What you need to do >> For every entry below, retype it exactly as it reads.

§ §

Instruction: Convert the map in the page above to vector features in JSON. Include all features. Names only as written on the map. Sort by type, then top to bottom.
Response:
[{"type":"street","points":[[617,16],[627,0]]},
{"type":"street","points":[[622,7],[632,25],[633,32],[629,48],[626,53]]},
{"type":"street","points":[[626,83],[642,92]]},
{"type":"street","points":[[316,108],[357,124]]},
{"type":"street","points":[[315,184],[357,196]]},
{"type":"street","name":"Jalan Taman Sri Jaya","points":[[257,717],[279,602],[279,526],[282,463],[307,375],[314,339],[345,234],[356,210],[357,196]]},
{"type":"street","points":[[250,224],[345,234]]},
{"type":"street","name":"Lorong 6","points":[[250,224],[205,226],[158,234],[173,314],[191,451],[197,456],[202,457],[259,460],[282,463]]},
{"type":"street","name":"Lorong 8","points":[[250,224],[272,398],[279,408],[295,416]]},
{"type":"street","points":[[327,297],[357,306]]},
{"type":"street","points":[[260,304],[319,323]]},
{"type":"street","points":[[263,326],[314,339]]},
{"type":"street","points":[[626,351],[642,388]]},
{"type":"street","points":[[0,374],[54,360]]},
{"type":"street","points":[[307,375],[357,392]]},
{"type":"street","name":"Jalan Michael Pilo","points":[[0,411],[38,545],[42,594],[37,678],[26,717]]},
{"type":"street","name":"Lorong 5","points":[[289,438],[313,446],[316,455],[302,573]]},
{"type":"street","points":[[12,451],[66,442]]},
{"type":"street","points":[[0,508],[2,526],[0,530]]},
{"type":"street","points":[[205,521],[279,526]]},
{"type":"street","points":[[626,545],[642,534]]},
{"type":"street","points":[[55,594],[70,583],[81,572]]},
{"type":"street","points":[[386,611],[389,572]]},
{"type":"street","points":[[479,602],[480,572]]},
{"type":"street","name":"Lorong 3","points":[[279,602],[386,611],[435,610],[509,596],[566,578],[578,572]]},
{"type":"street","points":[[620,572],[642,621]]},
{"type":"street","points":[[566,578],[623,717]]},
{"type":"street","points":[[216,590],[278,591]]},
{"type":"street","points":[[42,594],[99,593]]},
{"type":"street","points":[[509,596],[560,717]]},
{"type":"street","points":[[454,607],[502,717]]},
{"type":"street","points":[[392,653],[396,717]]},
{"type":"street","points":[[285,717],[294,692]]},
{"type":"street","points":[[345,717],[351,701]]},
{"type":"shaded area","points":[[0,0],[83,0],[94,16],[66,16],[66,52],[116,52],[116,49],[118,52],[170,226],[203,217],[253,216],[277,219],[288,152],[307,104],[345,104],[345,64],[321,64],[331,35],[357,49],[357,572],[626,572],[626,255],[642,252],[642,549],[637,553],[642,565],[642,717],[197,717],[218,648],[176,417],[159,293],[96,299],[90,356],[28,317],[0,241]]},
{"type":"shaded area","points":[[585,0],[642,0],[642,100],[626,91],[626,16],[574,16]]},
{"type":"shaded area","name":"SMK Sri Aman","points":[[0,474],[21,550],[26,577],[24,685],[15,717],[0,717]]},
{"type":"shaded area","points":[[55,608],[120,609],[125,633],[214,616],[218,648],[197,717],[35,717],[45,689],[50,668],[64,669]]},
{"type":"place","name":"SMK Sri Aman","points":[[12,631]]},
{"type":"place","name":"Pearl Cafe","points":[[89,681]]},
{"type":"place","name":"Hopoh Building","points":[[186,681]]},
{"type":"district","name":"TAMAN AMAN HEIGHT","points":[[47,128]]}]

§ §

Exercise solution >>
Instruction: Convert the map in the page above to vector features in JSON. Include all features. Names only as written on the map. Sort by type, then top to bottom.
Response:
[{"type":"street","points":[[617,16],[627,0]]},
{"type":"street","points":[[622,7],[632,25],[633,32],[629,48],[626,53]]},
{"type":"street","points":[[626,83],[642,92]]},
{"type":"street","points":[[316,108],[357,124]]},
{"type":"street","points":[[315,184],[357,196]]},
{"type":"street","name":"Jalan Taman Sri Jaya","points":[[257,717],[279,602],[279,526],[282,463],[307,375],[314,339],[345,234],[356,210],[357,196]]},
{"type":"street","points":[[250,224],[345,234]]},
{"type":"street","name":"Lorong 6","points":[[250,224],[205,226],[158,234],[173,314],[191,451],[197,456],[202,457],[259,460],[282,463]]},
{"type":"street","name":"Lorong 8","points":[[250,224],[272,398],[279,408],[295,416]]},
{"type":"street","points":[[327,297],[357,306]]},
{"type":"street","points":[[260,304],[319,323]]},
{"type":"street","points":[[263,326],[314,339]]},
{"type":"street","points":[[626,351],[642,388]]},
{"type":"street","points":[[0,374],[54,360]]},
{"type":"street","points":[[307,375],[357,392]]},
{"type":"street","name":"Jalan Michael Pilo","points":[[0,411],[38,545],[42,594],[37,678],[26,717]]},
{"type":"street","name":"Lorong 5","points":[[289,438],[313,446],[316,455],[302,573]]},
{"type":"street","points":[[12,451],[66,442]]},
{"type":"street","points":[[0,508],[2,526],[0,530]]},
{"type":"street","points":[[205,521],[279,526]]},
{"type":"street","points":[[626,545],[642,534]]},
{"type":"street","points":[[55,594],[70,583],[81,572]]},
{"type":"street","points":[[386,611],[389,572]]},
{"type":"street","points":[[479,602],[480,572]]},
{"type":"street","name":"Lorong 3","points":[[279,602],[386,611],[435,610],[509,596],[566,578],[578,572]]},
{"type":"street","points":[[620,572],[642,621]]},
{"type":"street","points":[[566,578],[623,717]]},
{"type":"street","points":[[216,590],[278,591]]},
{"type":"street","points":[[42,594],[99,593]]},
{"type":"street","points":[[509,596],[560,717]]},
{"type":"street","points":[[454,607],[502,717]]},
{"type":"street","points":[[392,653],[396,717]]},
{"type":"street","points":[[285,717],[294,692]]},
{"type":"street","points":[[345,717],[351,701]]},
{"type":"shaded area","points":[[0,0],[83,0],[94,16],[66,16],[66,52],[116,52],[116,49],[118,52],[170,226],[203,217],[253,216],[277,219],[288,152],[307,104],[345,104],[345,64],[321,64],[331,35],[357,49],[357,572],[626,572],[626,255],[642,252],[642,549],[637,553],[642,565],[642,717],[197,717],[218,648],[176,417],[159,293],[96,299],[90,356],[28,317],[0,241]]},
{"type":"shaded area","points":[[585,0],[642,0],[642,100],[626,91],[626,16],[574,16]]},
{"type":"shaded area","name":"SMK Sri Aman","points":[[0,474],[21,550],[26,577],[24,685],[15,717],[0,717]]},
{"type":"shaded area","points":[[55,608],[120,609],[125,633],[214,616],[218,648],[197,717],[35,717],[45,689],[50,668],[64,669]]},
{"type":"place","name":"SMK Sri Aman","points":[[12,631]]},
{"type":"place","name":"Pearl Cafe","points":[[89,681]]},
{"type":"place","name":"Hopoh Building","points":[[186,681]]},
{"type":"district","name":"TAMAN AMAN HEIGHT","points":[[47,128]]}]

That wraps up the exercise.